Saúde

Jovens e pessoas pardas mais vulneráveis ao vírus da dengue na Bahia

18 de Março de 2025 - Redação Pernambués agora
[Jovens e pessoas pardas mais vulneráveis ao vírus da dengue na Bahia]

Foto: Fernando Frazão / Agência Brasil

De acordo com o Painel de Monitoramento do Ministério da Saúde, o número de infectados pelo vírus da dengue na Bahia, nas primeiras semanas de 2025, é maior entre os jovens de 15 a 29 anos e pessoas pardas. Até quinta-feira (13), já foram registrados mais de 8.353 casos prováveis da doença no estado.
Em entrevista ao Bahia Notícias, o pesquisador da Fiocruz Bahia e professor da Universidade Federal da Bahia (UFBA), Guilherme Ribeiro, falou sobre o cenário atual da dengue, que passou por um aumento significativo em 2024, e como isso impacta o estado.
No ano passado, a Bahia atingiu 31.170 casos prováveis em fevereiro. O Painel de Monitoramento contabiliza os dados conforme o mês e ano em que os sintomas surgem. Em fevereiro de 2025, foram 4.402 casos prováveis e o índice de incidência atual é de 56,3 por 100 mil habitantes, considerado um período de “baixo” risco de transmissão.
“A dengue é uma doença cíclica, com picos de epidemias e períodos de transmissão endêmica, que ocorrem de forma esperada.
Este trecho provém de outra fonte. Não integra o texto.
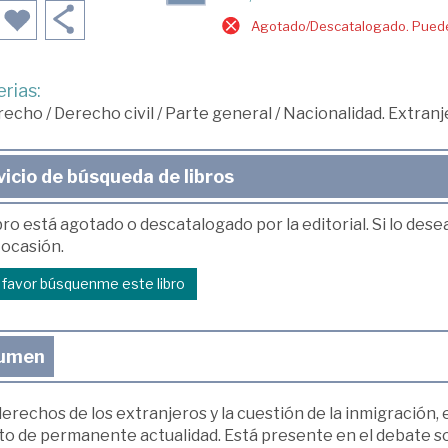
Agotado/Descatalogado. Puede 
rias:
recho
/
Derecho civil
/
Parte general
/
Nacionalidad. Extranje
vicio de búsqueda de libros
bro está agotado o descatalogado por la editorial. Si lo des
 ocasión.
r favor búsquenme este libro
umen
erechos de los extranjeros y la cuestión de la inmigración,
to de permanente actualidad. Está presente en el debate soc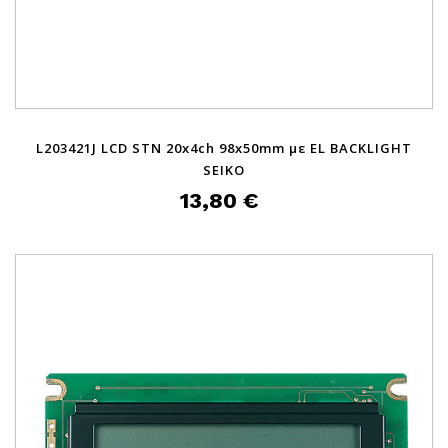
L203421J LCD STN 20x4ch 98x50mm με EL BACKLIGHT
SEIKO
13,80 €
Embora tenhamos vivenciado uma grande epidemia em 2024, a dinâmica de disseminação não é a mesma em todo o país ao mesmo tempo”, explicou Ribeiro.
Segundo os registros do Ministério da Saúde, os jovens de 20 a 29 anos são os mais afetados, com 2.085 casos, seguidos pela faixa de 15 a 19 anos com 917 casos e adultos de 30 a 39 anos com 1.377 casos. Ribeiro explicou que a maior vulnerabilidade dos jovens se deve à exposição ao vírus ao longo da vida, o que não acontece com os mais velhos, que têm maior imunidade por conta de infecções anteriores.
“Pessoas mais velhas têm mais chances de terem sido expostas a infecções anteriores e, por isso, estão mais protegidas. Uma pessoa de 60 anos pode ter se infectado até três vezes e, por isso, já está imune”, detalhou o pesquisador.
Sobre os jovens, ele observa que, com menor tempo de vida, esses grupos têm menor exposição ao vírus, o que os torna mais suscetíveis. Ele também aponta que países onde o vírus circula há mais tempo, como os do Sudeste Asiático, têm uma maior incidência de casos em crianças pequenas.
Ribeiro destacou que o mosquito transmissor da doença, o Aedes aegypti, encontra um ambiente propício para sua reprodução em áreas urbanas, onde a proximidade entre as pessoas facilita a disseminação do vírus.
A análise do perfil demográfico dos infectados revela que, na Bahia, 63,47% dos casos são de pessoas pardas, 54,72% dos infectados são mulheres, e 45,28% homens. O cenário urbano da Bahia, onde a maioria da população se identifica como preta ou parda, está diretamente relacionado ao aumento da transmissão.
“O padrão de vida nas grandes cidades, com grande densidade populacional, e a falta de infraestrutura adequada, como coleta de lixo e abastecimento de água, são fatores que contribuem para a reprodução do mosquito e o aumento de casos”, concluiu Ribeiro.
Em relação ao cenário nacional, a Bahia ocupa a 15ª posição em termos de incidência de dengue. No total, o Brasil registrou quase 570 mil casos prováveis, o que representa uma queda de 69,25% em comparação com 2024.